A: I can’t imagine the FTC would start down this road and issue nearly 2,000 notices and not test this authority. I expect that many of these notices were precursors to Part 2 investigations, which are currently underway. My guess is that they are carefully considering their targets right now, looking for the lowest hanging fruit. Whoever that may be, they will not be without available defenses. We would expect these companies to allege a lack of due process. FTC case decisions are not written like a rule, and facts are contested and often complex. One would expect subsequent defendants to distinguish the underlying case – some dating back to the 1940s! — and claim that it did not give them adequate notice that their activity was also unlawful.
Also, keep in mind that, unlike 13(b) actions, which the FTC can bring on its own, it will have to persuade DOJ to bring civil penalty cases. And as we know, there is not always agreement between the FTC and DOJ.
In practical terms, however, these notices likely have their greatest value in consent negotiations. The FTC will dangle the sword of the synopses and astronomical penalties ($43,280 for every time a false or deceptive claim is made) over everyone who received the notice and whose claims vaguely resemble the generic nuggets the Commission delivered. But I do think that we can expect that these efforts could generate more Hopkins and AMG-like decisions if the Commission attempts to press its position in the courts.
Q: Many consumer protection lawyers also speculated that the FTC would increase coordination with state attorneys general. Has this happened?

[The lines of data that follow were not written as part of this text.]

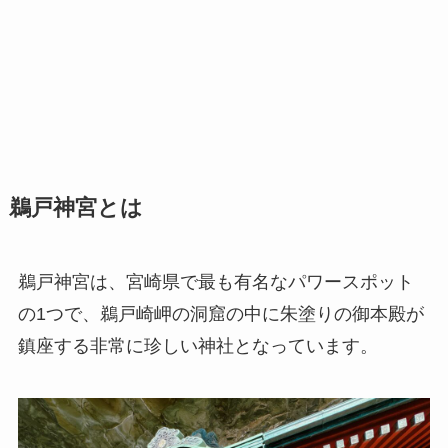
鵜戸神宮とは
鵜戸神宮は、宮崎県で最も有名なパワースポット
の1つで、鵜戸崎岬の洞窟の中に朱塗りの御本殿が
鎮座する非常に珍しい神社となっています。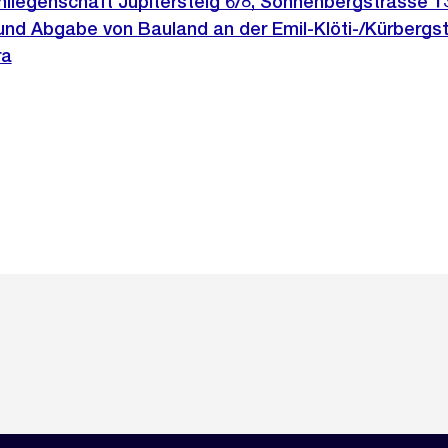
iegenschaft Jupitersteig 6/8, Sonnenbergstrasse 13
 und Abgabe von Bauland an der Emil-Klöti-/Kürbergs
ra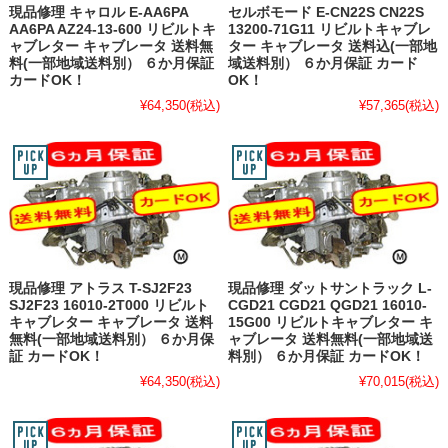
現品修理 キャロル E-AA6PA
セルボモード E-CN22S CN22S
AA6PA AZ24-13-600 リビルトキ
13200-71G11 リビルトキャブレ
ャブレター キャブレータ 送料無
ター キャブレータ 送料込(一部地
料(一部地域送料別） ６か月保証
域送料別） ６か月保証 カード
カードOK！
OK！
¥64,350
(税込)
¥57,365
(税込)
現品修理 アトラス T-SJ2F23
現品修理 ダットサントラック L-
SJ2F23 16010-2T000 リビルト
CGD21 CGD21 QGD21 16010-
キャブレター キャブレータ 送料
15G00 リビルトキャブレター キ
無料(一部地域送料別） ６か月保
ャブレータ 送料無料(一部地域送
証 カードOK！
料別） ６か月保証 カードOK！
¥64,350
(税込)
¥70,015
(税込)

A: We saw this in Frontier, where the Commission filed a complaint in California federal court along with Attorneys General from six states. That did not work out too well, at least in terms of FTC/multi-state cooperation, as the claims made by five states other than California based on pendent jurisdiction were dismissed. It now appears that that case is headed for settlement. In mid-March, the court entered an order to continue the case pending the Commission’s review of a proposed settlement.
Q: Final thoughts?
A: There is an expression, understood to have originated as a Chinese curse, “may you live in interesting times.” Well, from the perspective of FTC enforcement, we are doing just that.